ON AN EVENING IN ROMA
The summer-heat slowed walking paces to a stroll, and we took any opportunity to stop by a fountain and dip our scarves in, to wipe away sweat and then wrap the cooling fabric around our necks. The only respite for those mid-day-scorchers was a nap on shaded grass, or a gelato (or five). Then, as the evening began to cool the pavements, a special thing would happen... A large pizza-moon would rise over the city, urged on by a slight breeze, and vendors would appear on the ancient bridges selling grilled corn and butter. Memories of the clamorous art dealers, and of an impromptu fight in one small side street drifted through my mind, but in the evening everything seemed calm. All that existed was the hand of my partner in my own, my two feet walking, and each moment unfurling. Sometimes, during that week-long dream, I would hum the song that was on everybody's minds:
A WEEK-LONG DREAM
Waking at five in the morning in a small convent on the edge of the city, then walking through the pre-dawn streets between the small delivery vans and the fruit sellers who open their doors so early.

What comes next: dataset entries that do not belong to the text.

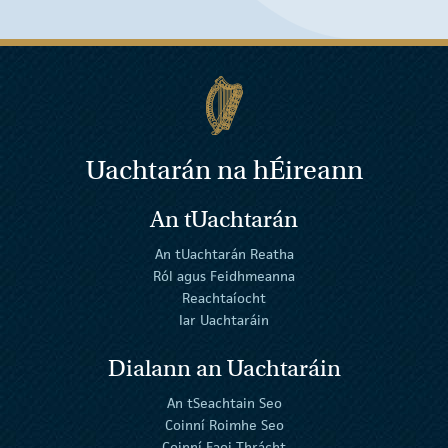
Uachtarán na
h
Éireann
An tUachtarán
An tUachtarán Reatha
Ról agus Feidhmeanna
Reachtaíocht
Iar Uachtaráin
Dialann an Uachtaráin
An tSeachtain Seo
Coinní Roimhe Seo
Coinní Faoi Thrácht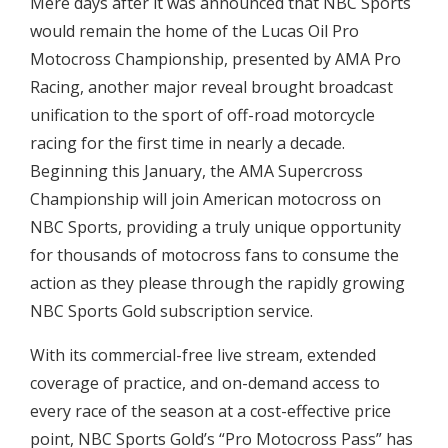
Mere days after it was announced that NBC Sports
would remain the home of the Lucas Oil Pro
Motocross Championship, presented by AMA Pro
Racing, another major reveal brought broadcast
unification to the sport of off-road motorcycle
racing for the first time in nearly a decade.
Beginning this January, the AMA Supercross
Championship will join American motocross on
NBC Sports, providing a truly unique opportunity
for thousands of motocross fans to consume the
action as they please through the rapidly growing
NBC Sports Gold subscription service.
With its commercial-free live stream, extended
coverage of practice, and on-demand access to
every race of the season at a cost-effective price
point, NBC Sports Gold’s “Pro Motocross Pass” has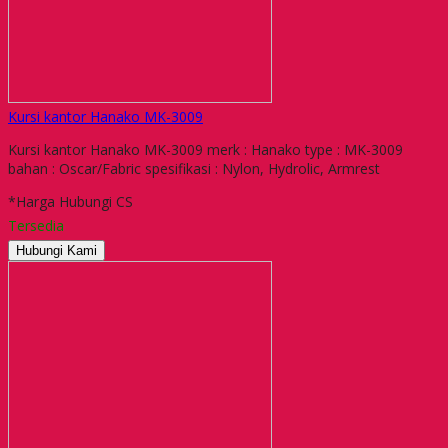
Kursi kantor Hanako MK-3009
Kursi kantor Hanako MK-3009 merk : Hanako type : MK-3009
bahan : Oscar/Fabric spesifikasi : Nylon, Hydrolic, Armrest
*Harga Hubungi CS
Tersedia
Hubungi Kami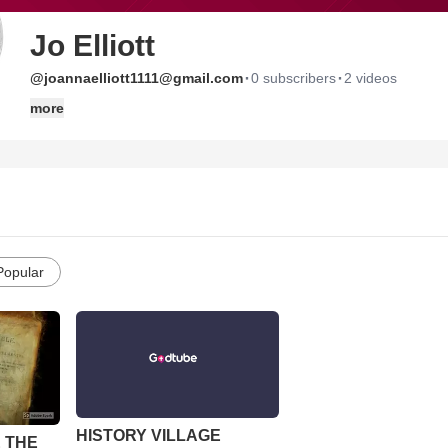
Jo Elliott
·
·
@joannaelliott1111@gmail.com
0 subscribers
2 videos
more
Popular
HISTORY VILLAGE
 THE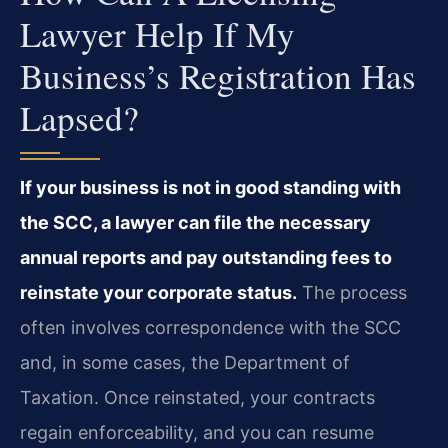
Lawyer Help If My
Business’s Registration Has
Lapsed?
If your business is not in good standing with
the SCC, a lawyer can file the necessary
annual reports and pay outstanding fees to
reinstate your corporate status.
The process
often involves correspondence with the SCC
and, in some cases, the Department of
Taxation. Once reinstated, your contracts
regain enforceability, and you can resume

The smell of sunscreen, and the knowledge that it is going get very, very hot!
Navigating the dusty suburbs using the flow of the river Tiber.
Cool wind between my toes, shoes off, legs swinging, sitting on a stone fence and watching the children of Trastevere kick around a deflated soccer ball.
Lines of laundry strung between windows in cramped alleyways..
Pink petals that fluttered down from vines above, and landed in my gelato.
Prickly pears and burnt sienna walls.
A storm of sorts brewing at lunch, with a bump against a table leading to a full blown fighting match in Italian swear-words.
Lights drawn over the water from the dome of St Peters.
Riding that rattling, jangling bus every morning and every evening, and sometimes falling asleep before the suspension would snap us awake again.
A view over the umbrella trees.
The scooter drivers that live by their own rule-book.
Napping in an orange grove, the occasional thud of an orange falling to the ground.
Hilarious tan lines caused by socks.
A vendor selling roasted chestnuts, his small paper cones piled into in an impossibly tall tower.
The disparity of the rich and the poor - a woman in heels talks on her phone while beside her a beggar-lady prostrates herself to the mercy of the public.
Offerings of flowers and hand-written notes in each tiny chapel.
Three men yelling as they try to heave a refrigerator into a truck without a ramp.
A quiet moment in the Piazza Navona, ringed by terraces that will later be filled with merry-wine-toasts.